FTA 2023 – La chambre des enfants : Plus de théâtre jeunesse au FTA svp!
FTA 2023 – La chambre des enfants : Plus de théâtre jeunesse au FTA svp!
Avec la disparition du festival international de théâtre jeunesse Les Coups de théâtre, annoncée il y a quelques mois, on ne peut que se réjouir de voir le Festival TransAmériques faire une petite place au théâtre jeune public dans sa programmation 2023. Après avoir assisté à La chambre des enfants, on en réclame encore plus ; un festival comme le FTA offrant une rare occasion d’explorer des styles de théâtre jeune public résolument différents de ceux auquel le public de moins de 17 ans est exposé en saison régulière vaut son pesant d’or.
La production onirique de L’eau du bain rassemble les grandes forces de la compagnie montréalaise : une conception visuelle soignée et une ambiance sonore immersive. Plantée dans le décor de White Out, autre spectacle présenté par L’eau du bain au FTA, La chambre des enfants s’appuie sur une jeune distribution de sept enfants, dont les rêves éthérés transforment un espace vierge en grands voyages dans l’imaginaire. La chambre, avec un lit pour tout mobilier, est un cocon doux où ils peuvent aussi bien lire un livre, se réfugier quand gronde l’orage ou livrer une bataille de couvertures que bondir de nuage en nuage… Habituée à travailler avec des non-professionnels, la metteuse en scène Anne-Marie Ouellet s’est ici laissée guider par la façon dont les enfants habitent joyeusement la chambre pour tracer les contours d’un spectacle qui se rapproche de l’expérience sensorielle.
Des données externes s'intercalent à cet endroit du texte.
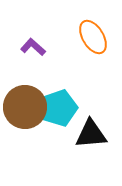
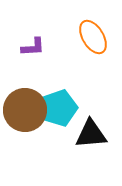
purple L-shape: rotated 135 degrees clockwise
brown circle: moved 3 px down
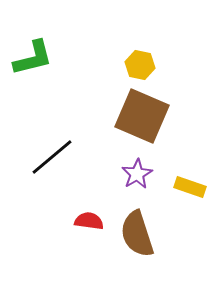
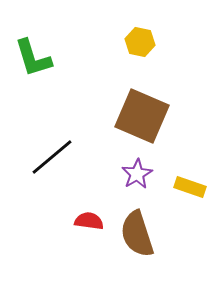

Qu’elle soit petite ou vaste, sombre ou baignée de lumière, la chambre des enfants dans une maison est une pièce en perpétuelle transformation. Sous l’impulsion de l’imagination des enfants, et à la façon d’une scène de théâtre (tiens, tiens…), elle se change en lieu de tous les possibles. Sur le plateau blanc enveloppé de brume de La chambre des enfants, les corps des jeunes interprètes dont on ne distingue pas même les traits se transforment aussi. Découpées en clair-obscur, leurs silhouettes rappellent celle taquine de Peter Pan, qui refuse de rester sagement en place. Au gré des rêveries, les silhouettes deviennent cailloux sur la plage, montagnes pointues, loups effrayants, arbres tordus… Les corps des enfants tracent des paysages pour les histoires qu’ils se racontent. C’est un monde qui s’invente et s’anime en permanence.
Hommage à la puissance de l’imagination, La chambre des enfants célèbre aussi par la bande l’art perdu du désœuvrement. Ce sont ces heures sans horaire ni obligations qui permettent à l’esprit de s’évader. Pleine de langueur sans être monotone, la pièce se déploie ainsi avec lenteur, rappelant parfaitement cet état flou et insaisissable, caractéristique du songe, dans lequel la réalité n’a plus à suivre les règles de la logique. Quelques mots échangés entre les enfants percent ici et là au milieu des songes, mais ils sont presque superflus dans ce monde fantasmagorique. La musique atmosphérique de Thomas Sinou et les éclairages aux couleurs vives de Nancy Bussières donnent en effet à l’ensemble toute sa force évocatrice. La trame sonore en particulier colore les rêves en les teintant tantôt d’un air zen, au son des vagues s’échouant sur la grève, tantôt inquiétant, quand la forêt se fait soudain menaçante ou que la fièvre agite le sommeil des enfants.
La chambre des enfants alourdit les paupières en nous invitant à la rêverie. On en émerge comme d’une sieste impromptue, un brin désorienté.e et l’esprit brumeux, mais avec le sentiment d’avoir fait un rêve des plus agréables.